No Lar, ele é desenvolvido desde 1999, transformando-se no carro-chefe das atividades esportivas da instituição. Atualmente, acontece em parceria com o Santos Futebol Clube. O time ajuda com os uniformes e treina na quadra do LMC – única oficial da região.
O jogo baseia-se na percepção auditiva dos jogadores para a identificar a trajetória da bola. Todos devem atuar vendados para que os diferentes níveis de deficiência visual não garantam vantagens. O objetivo é que cada equipe faça com que a bola siga rasteira e ultrapasse o gol adversário. Ganha a partida o time que, ao final do tempo, obtiver o maior número de gols.
“O goalball traz os benefícios de uma atividade física e, além disso, é ótimo para eles porque ajuda na socialização e, em especial, na autoestima”, revela um dos técnicos dos times do LMC, José Mauro Neri.
Na prática
Neste quesito, Grasiele Goes Neres sabe que é exemplo. “Eu quase não falava. Era muito tímida. Mas o goalball me ajudou a interagir mais, conversar e ter autoconfiança”.
Ela deu os primeiros passos no esporte durante as aulas de iniciação na modalidade, nas quais os técnicos não visam os atletas de competição, e sim as pessoas com deficiência que precisam de momentos de lazer, prática de exercício físico e desenvolvimento da autonomia.
Hoje, no entanto, Grasi já participa de competições com a equipe e tem como o próximo desafio o Campeonato Brasileiro de Goalball, a ser disputado em São Paulo, entre os próximos dias 9 e 13.

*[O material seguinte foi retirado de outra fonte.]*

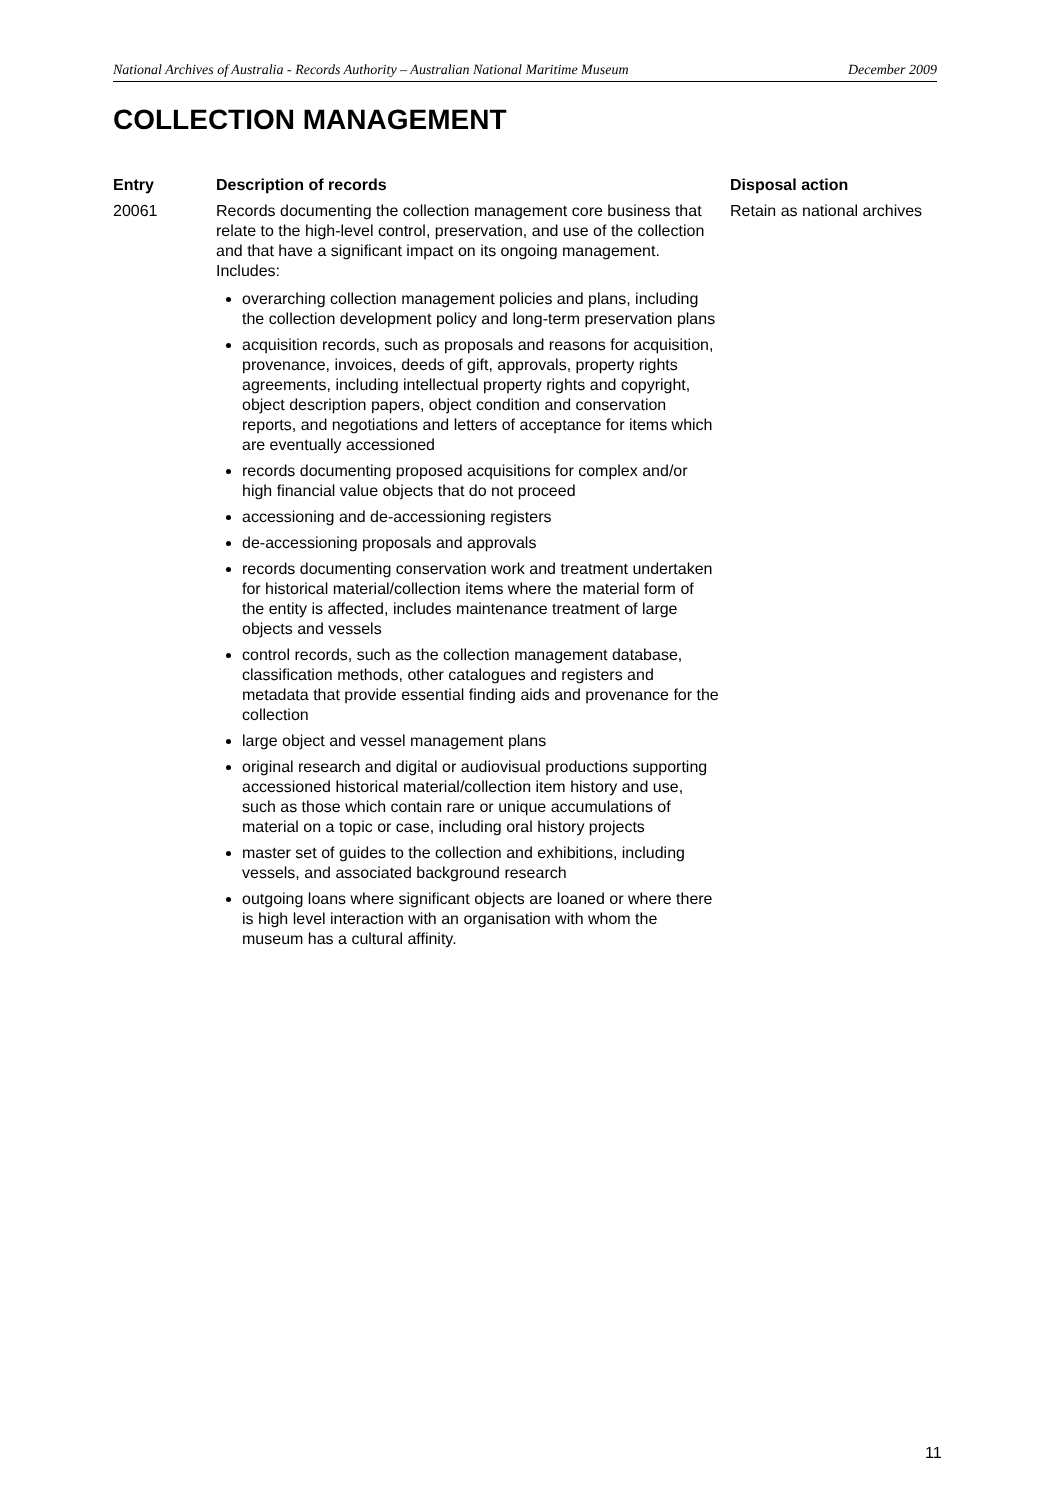National Archives of Australia - Records Authority – Australian National Maritime Museum December 2009
COLLECTION MANAGEMENT
| Entry | Description of records | Disposal action |
| --- | --- | --- |
| 20061 | Records documenting the collection management core business that relate to the high-level control, preservation, and use of the collection and that have a significant impact on its ongoing management. Includes: overarching collection management policies and plans, including the collection development policy and long-term preservation plans acquisition records, such as proposals and reasons for acquisition, provenance, invoices, deeds of gift, approvals, property rights agreements, including intellectual property rights and copyright, object description papers, object condition and conservation reports, and negotiations and letters of acceptance for items which are eventually accessioned records documenting proposed acquisitions for complex and/or high financial value objects that do not proceed accessioning and de-accessioning registers de-accessioning proposals and approvals records documenting conservation work and treatment undertaken for historical material/collection items where the material form of the entity is affected, includes maintenance treatment of large objects and vessels control records, such as the collection management database, classification methods, other catalogues and registers and metadata that provide essential finding aids and provenance for the collection large object and vessel management plans original research and digital or audiovisual productions supporting accessioned historical material/collection item history and use, such as those which contain rare or unique accumulations of material on a topic or case, including oral history projects master set of guides to the collection and exhibitions, including vessels, and associated background research outgoing loans where significant objects are loaned or where there is high level interaction with an organisation with whom the museum has a cultural affinity. | Retain as national archives |
11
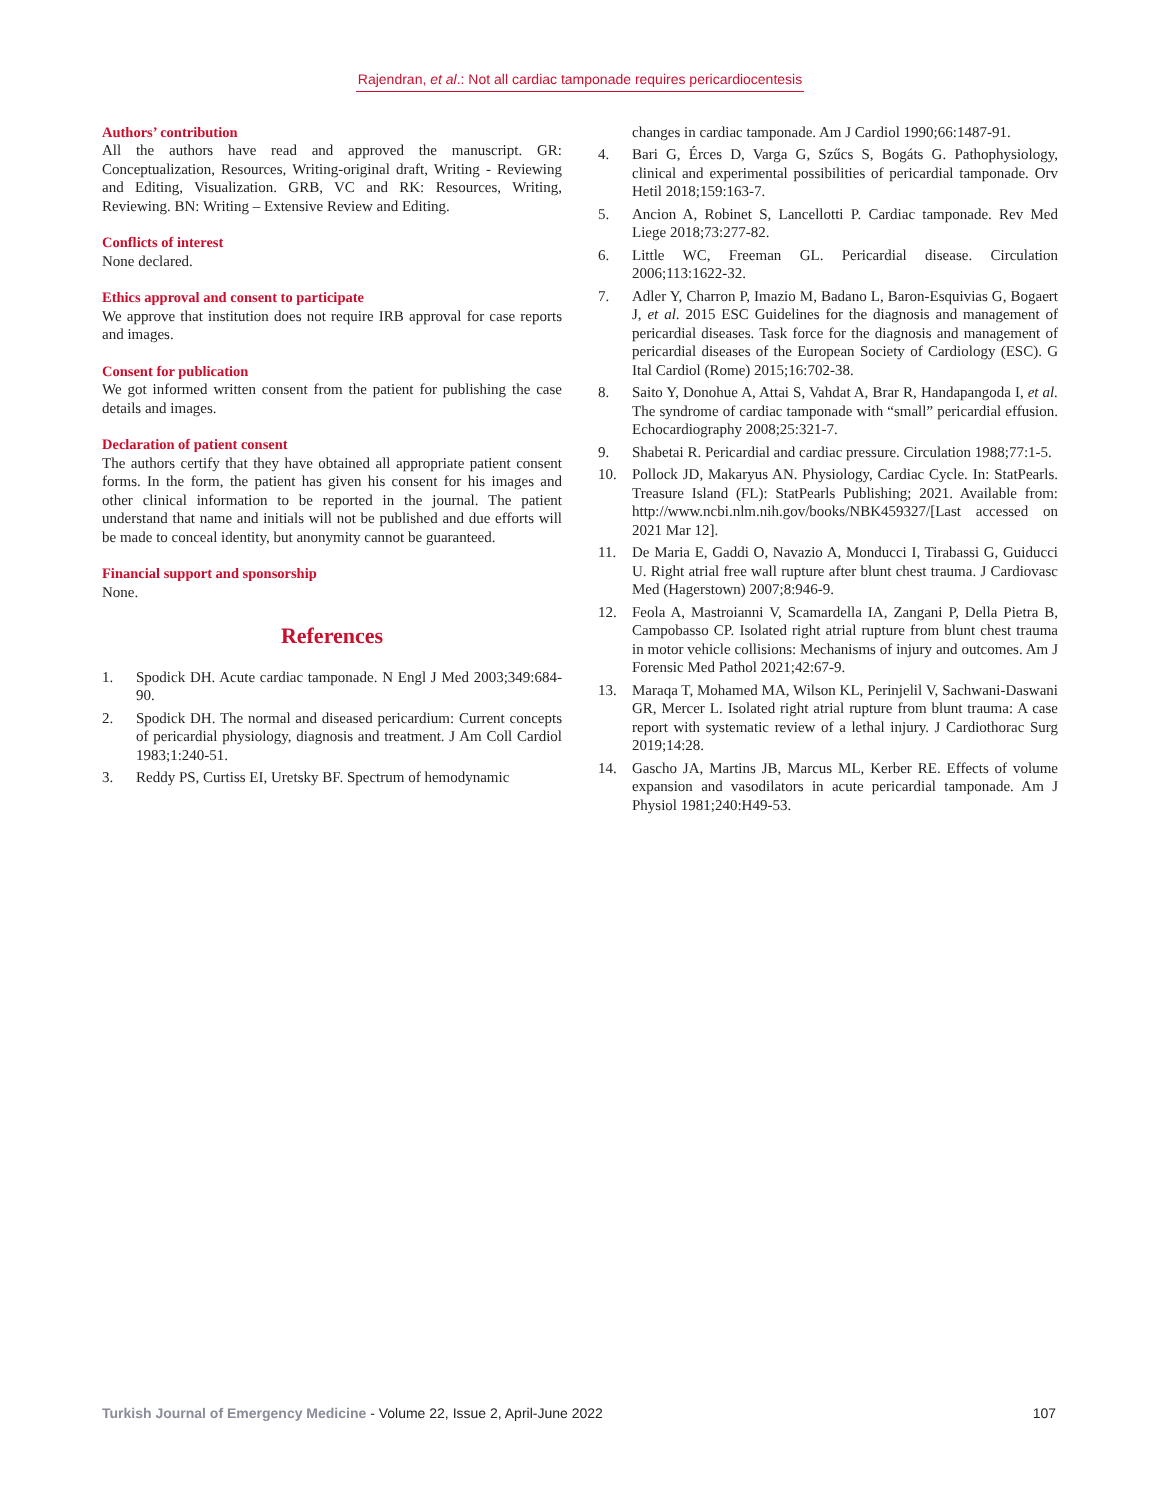Rajendran, et al.: Not all cardiac tamponade requires pericardiocentesis
Authors’ contribution
All the authors have read and approved the manuscript. GR: Conceptualization, Resources, Writing-original draft, Writing - Reviewing and Editing, Visualization. GRB, VC and RK: Resources, Writing, Reviewing. BN: Writing – Extensive Review and Editing.
Conflicts of interest
None declared.
Ethics approval and consent to participate
We approve that institution does not require IRB approval for case reports and images.
Consent for publication
We got informed written consent from the patient for publishing the case details and images.
Declaration of patient consent
The authors certify that they have obtained all appropriate patient consent forms. In the form, the patient has given his consent for his images and other clinical information to be reported in the journal. The patient understand that name and initials will not be published and due efforts will be made to conceal identity, but anonymity cannot be guaranteed.
Financial support and sponsorship
None.
References
1. Spodick DH. Acute cardiac tamponade. N Engl J Med 2003;349:684-90.
2. Spodick DH. The normal and diseased pericardium: Current concepts of pericardial physiology, diagnosis and treatment. J Am Coll Cardiol 1983;1:240-51.
3. Reddy PS, Curtiss EI, Uretsky BF. Spectrum of hemodynamic
changes in cardiac tamponade. Am J Cardiol 1990;66:1487-91.
4. Bari G, Érces D, Varga G, Szűcs S, Bogáts G. Pathophysiology, clinical and experimental possibilities of pericardial tamponade. Orv Hetil 2018;159:163-7.
5. Ancion A, Robinet S, Lancellotti P. Cardiac tamponade. Rev Med Liege 2018;73:277-82.
6. Little WC, Freeman GL. Pericardial disease. Circulation 2006;113:1622-32.
7. Adler Y, Charron P, Imazio M, Badano L, Baron-Esquivias G, Bogaert J, et al. 2015 ESC Guidelines for the diagnosis and management of pericardial diseases. Task force for the diagnosis and management of pericardial diseases of the European Society of Cardiology (ESC). G Ital Cardiol (Rome) 2015;16:702-38.
8. Saito Y, Donohue A, Attai S, Vahdat A, Brar R, Handapangoda I, et al. The syndrome of cardiac tamponade with “small” pericardial effusion. Echocardiography 2008;25:321-7.
9. Shabetai R. Pericardial and cardiac pressure. Circulation 1988;77:1-5.
10. Pollock JD, Makaryus AN. Physiology, Cardiac Cycle. In: StatPearls. Treasure Island (FL): StatPearls Publishing; 2021. Available from: http://www.ncbi.nlm.nih.gov/books/NBK459327/[Last accessed on 2021 Mar 12].
11. De Maria E, Gaddi O, Navazio A, Monducci I, Tirabassi G, Guiducci U. Right atrial free wall rupture after blunt chest trauma. J Cardiovasc Med (Hagerstown) 2007;8:946-9.
12. Feola A, Mastroianni V, Scamardella IA, Zangani P, Della Pietra B, Campobasso CP. Isolated right atrial rupture from blunt chest trauma in motor vehicle collisions: Mechanisms of injury and outcomes. Am J Forensic Med Pathol 2021;42:67-9.
13. Maraqa T, Mohamed MA, Wilson KL, Perinjelil V, Sachwani-Daswani GR, Mercer L. Isolated right atrial rupture from blunt trauma: A case report with systematic review of a lethal injury. J Cardiothorac Surg 2019;14:28.
14. Gascho JA, Martins JB, Marcus ML, Kerber RE. Effects of volume expansion and vasodilators in acute pericardial tamponade. Am J Physiol 1981;240:H49-53.
Turkish Journal of Emergency Medicine - Volume 22, Issue 2, April-June 2022 107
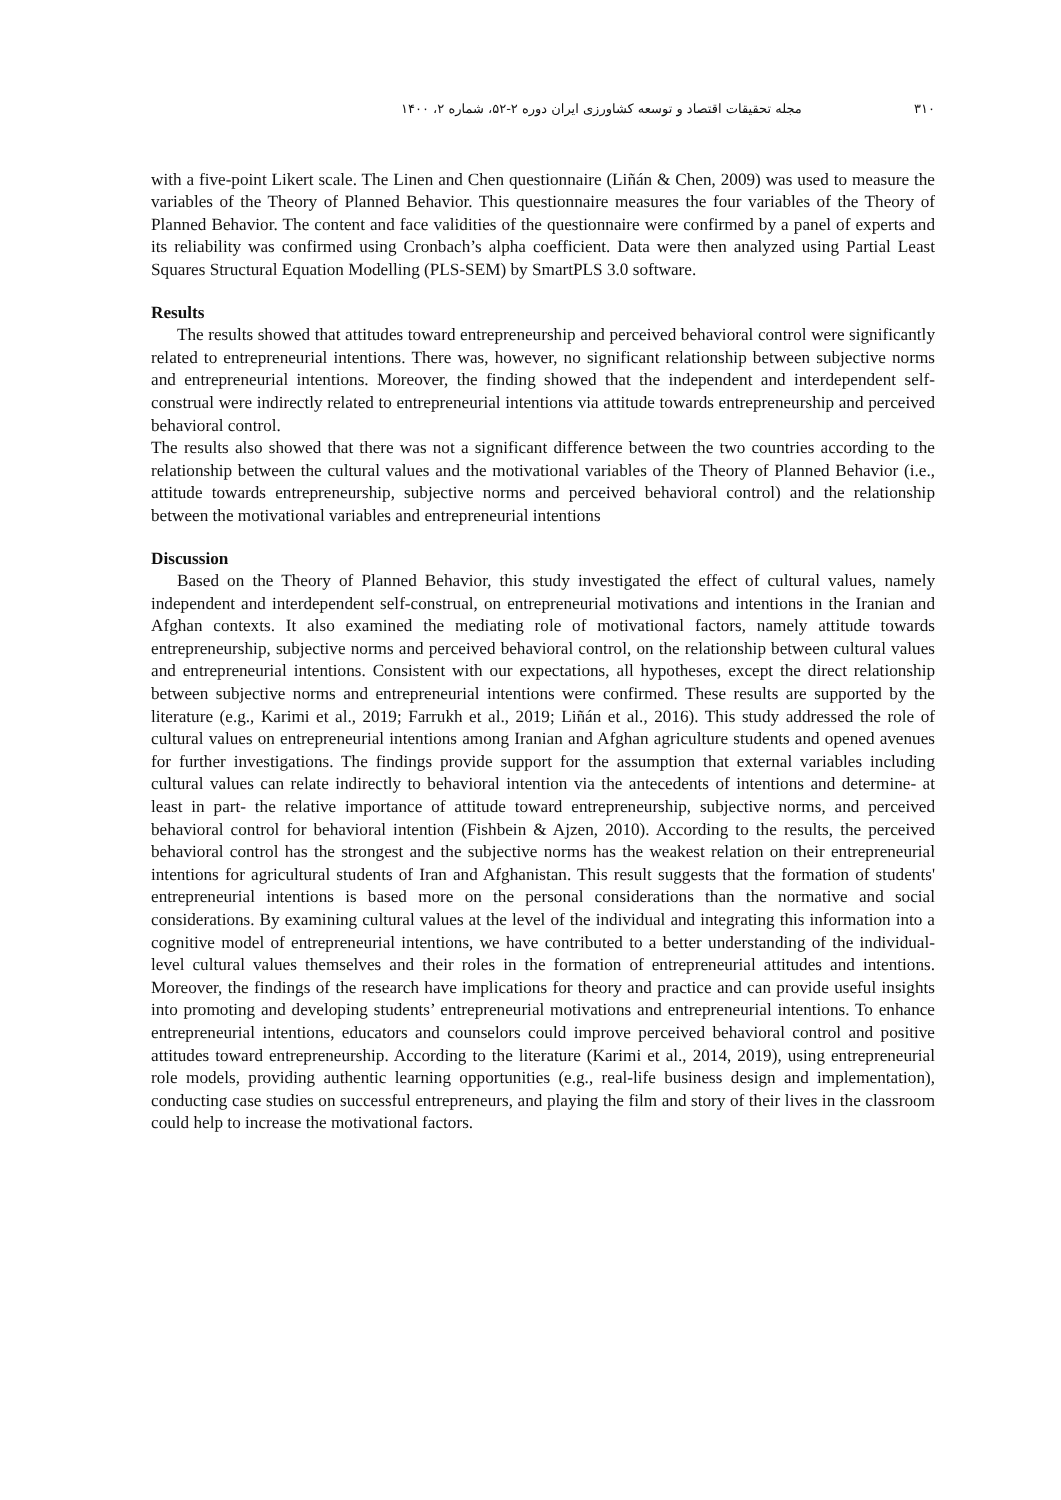۳۱۰ مجله تحقیقات اقتصاد و توسعه کشاورزی ایران دوره ۲-۵۲، شماره ۲، ۱۴۰۰
with a five-point Likert scale. The Linen and Chen questionnaire (Liñán & Chen, 2009) was used to measure the variables of the Theory of Planned Behavior. This questionnaire measures the four variables of the Theory of Planned Behavior. The content and face validities of the questionnaire were confirmed by a panel of experts and its reliability was confirmed using Cronbach’s alpha coefficient. Data were then analyzed using Partial Least Squares Structural Equation Modelling (PLS-SEM) by SmartPLS 3.0 software.
Results
The results showed that attitudes toward entrepreneurship and perceived behavioral control were significantly related to entrepreneurial intentions. There was, however, no significant relationship between subjective norms and entrepreneurial intentions. Moreover, the finding showed that the independent and interdependent self-construal were indirectly related to entrepreneurial intentions via attitude towards entrepreneurship and perceived behavioral control.
The results also showed that there was not a significant difference between the two countries according to the relationship between the cultural values and the motivational variables of the Theory of Planned Behavior (i.e., attitude towards entrepreneurship, subjective norms and perceived behavioral control) and the relationship between the motivational variables and entrepreneurial intentions
Discussion
Based on the Theory of Planned Behavior, this study investigated the effect of cultural values, namely independent and interdependent self-construal, on entrepreneurial motivations and intentions in the Iranian and Afghan contexts. It also examined the mediating role of motivational factors, namely attitude towards entrepreneurship, subjective norms and perceived behavioral control, on the relationship between cultural values and entrepreneurial intentions. Consistent with our expectations, all hypotheses, except the direct relationship between subjective norms and entrepreneurial intentions were confirmed. These results are supported by the literature (e.g., Karimi et al., 2019; Farrukh et al., 2019; Liñán et al., 2016). This study addressed the role of cultural values on entrepreneurial intentions among Iranian and Afghan agriculture students and opened avenues for further investigations. The findings provide support for the assumption that external variables including cultural values can relate indirectly to behavioral intention via the antecedents of intentions and determine- at least in part- the relative importance of attitude toward entrepreneurship, subjective norms, and perceived behavioral control for behavioral intention (Fishbein & Ajzen, 2010). According to the results, the perceived behavioral control has the strongest and the subjective norms has the weakest relation on their entrepreneurial intentions for agricultural students of Iran and Afghanistan. This result suggests that the formation of students' entrepreneurial intentions is based more on the personal considerations than the normative and social considerations. By examining cultural values at the level of the individual and integrating this information into a cognitive model of entrepreneurial intentions, we have contributed to a better understanding of the individual-level cultural values themselves and their roles in the formation of entrepreneurial attitudes and intentions. Moreover, the findings of the research have implications for theory and practice and can provide useful insights into promoting and developing students’ entrepreneurial motivations and entrepreneurial intentions. To enhance entrepreneurial intentions, educators and counselors could improve perceived behavioral control and positive attitudes toward entrepreneurship. According to the literature (Karimi et al., 2014, 2019), using entrepreneurial role models, providing authentic learning opportunities (e.g., real-life business design and implementation), conducting case studies on successful entrepreneurs, and playing the film and story of their lives in the classroom could help to increase the motivational factors.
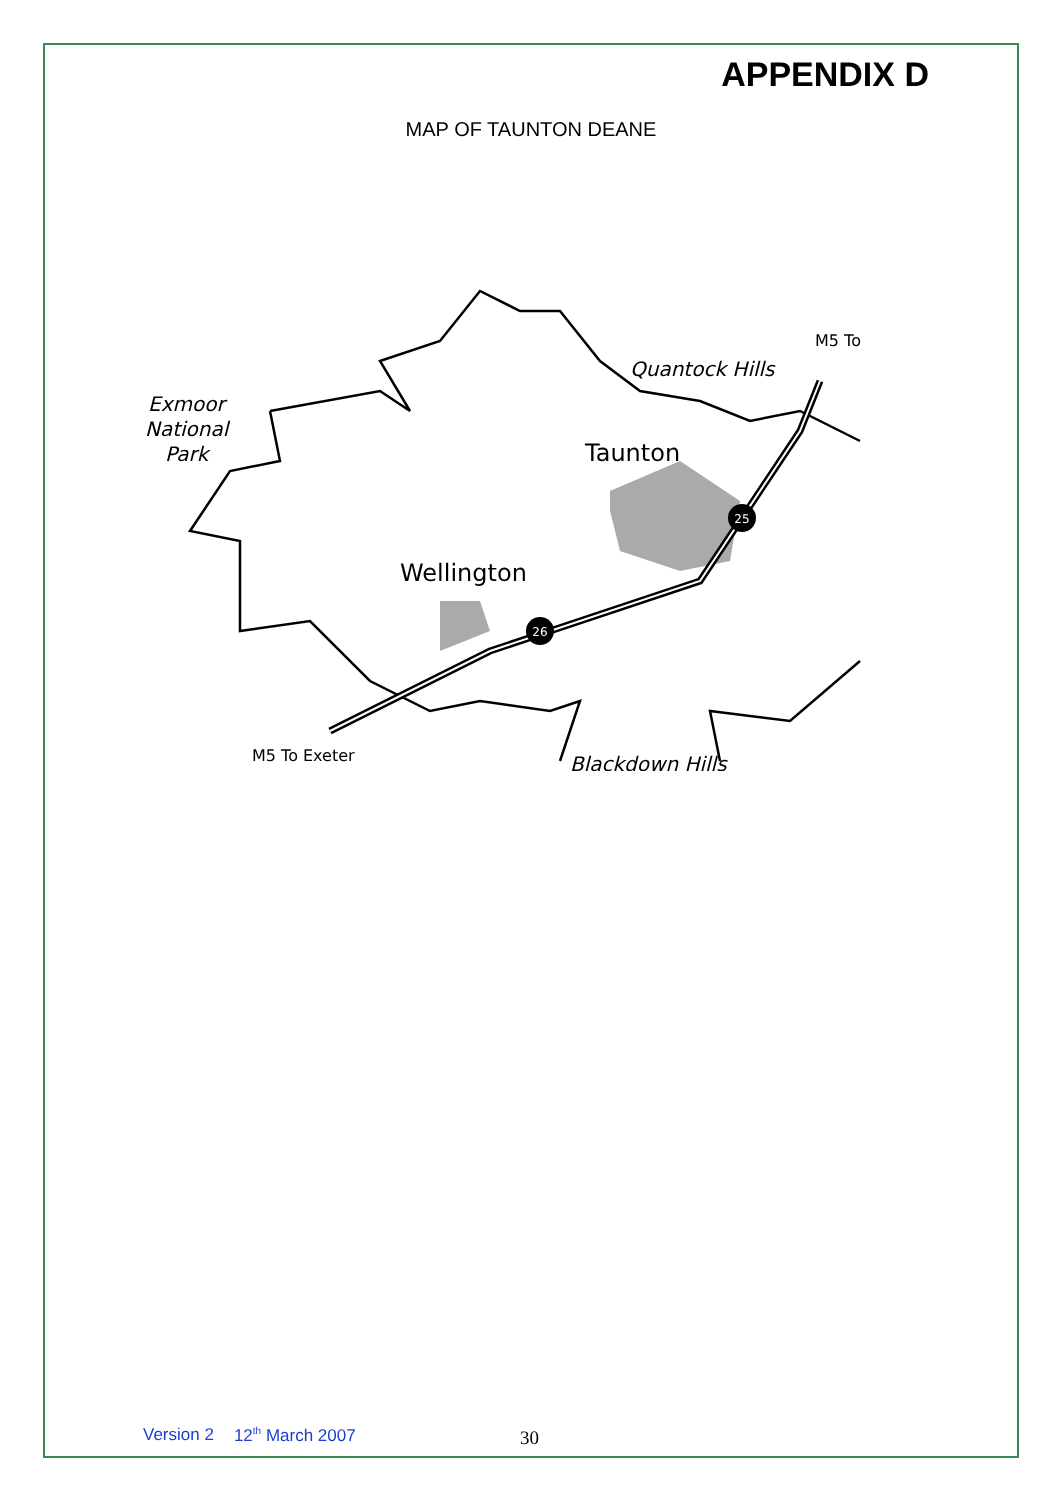APPENDIX D
MAP OF TAUNTON DEANE
26
25
Exmoor
National
Park
Quantock Hills
M5 To
Taunton
Wellington
M5 To Exeter
Blackdown Hills
Version 2 12<sup>th</sup> March 2007 30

Esporte muda destinos e forma casais
Quando Kaôla nasceu, a mãe Fátima Maria Pires da Silva teve dúvidas sobre como seria criar a menina. A única certeza era a de que a deficiência visual da filha não a prenderia em casa. “Na minha infância, as pessoas com deficiência ficavam trancadas em casa e eu não queria isso”.
Ir para o Lar das Moças Cegas foi importante para a menina, mas o goalball foi determinante. “Até então, eu fazia tudo em casa, mas não saia sozinha na rua”, conta Kaôla, hoje com 25 anos. No entanto, os treinos eram à noite, em um horário complicado para mãe buscá-la. Ali, a família decidiu que estava na hora de Kaôla andar sozinha.
“Eu já tinha tido aulas sobre mobilidade, mas a oportunidade realmente de andar sozinha só veio com o goalball. Hoje, eu trabalho, faço curso e cuido dos meus dois filhos. E sigo no goalball, que é minha paixão”.
Ferramenta
Para o técnico José Mauro Neri, essas histórias são a prova de que o goalball é uma ferramenta importante tanto para a saúde como para a inclusão e desenvolvimento social. “Os alunos se redescobrem”.
E o quanto isso significa? Tudo, resume Julio César de Souza Lima, pai de Marcio Vinícius Silva, de 17 anos, convocado pela Seleção Paulista para as Paralimpíadas Escolares. “O desenvolvimento dele com o goalball foi muito bom”.
Amor no ar
Nem só de superação, suor e competição são feitas as histórias do goalball no Lar das Moças Cegas. Tem muito amor envolvido. “Alguns casais se conheceram aqui e tem relacionamento que vira casamento. Vou até ser padrinho”, conta, entre risos, o técnico Mauro.
Foi sob as bênçãos do goalball, por exemplo, que Ísis Áurea da Silva, 38, e Luiz Simonal Nascimento, 44, se casaram.
"Ele fazia parte da equipe de goalball e eu praticava natação. Ele me fez mudar de esporte e aí engatamos de vez o relacionamento”, conta Ísis. Já para ele, ter uma companhia nas resenhas pós-partidas é algo importante.
Perfil
Projeto Goalball
O que é?
O projeto Goalball é o carro-chefe das atividades esportivas do LMC. Desde 1999, é trabalhado como ferramenta de inclusão, promovendo a socialização e fortalecendo conceitos de resultado em grupo e superação de adversidades
Onde é?
O Lar das Moças Cegas fica na Avenida Ana Costa, 198. O telefone é (13) 3226-2760
Intercâmbio com atletas de ponta é um diferencial
Tamanho específico e linhas em relevo. Assim como em outros esportes, a quadra do goalball tem suas especificações. No LMC, ela possui as medidas oficiais, mas quem treina ali vai além disso. A parceria com o Santos proporciona intercâmbio de atletas e a oportunidade de treinar com nomes de destaque do esporte.
Prova disso são Romário Marques, Alex Melo e Leomon Moreno da Silva – este último considerado o maior talento da modalidade do País. Os três, que retornaram de Lima, no Peru, com o ouro para o Brasil nos Jogos Parapan-Americanos, sempre estão no LMC.
“O goalball representa as realizações da minha vida. Elas vieram por meio do esporte”, garante Leomon.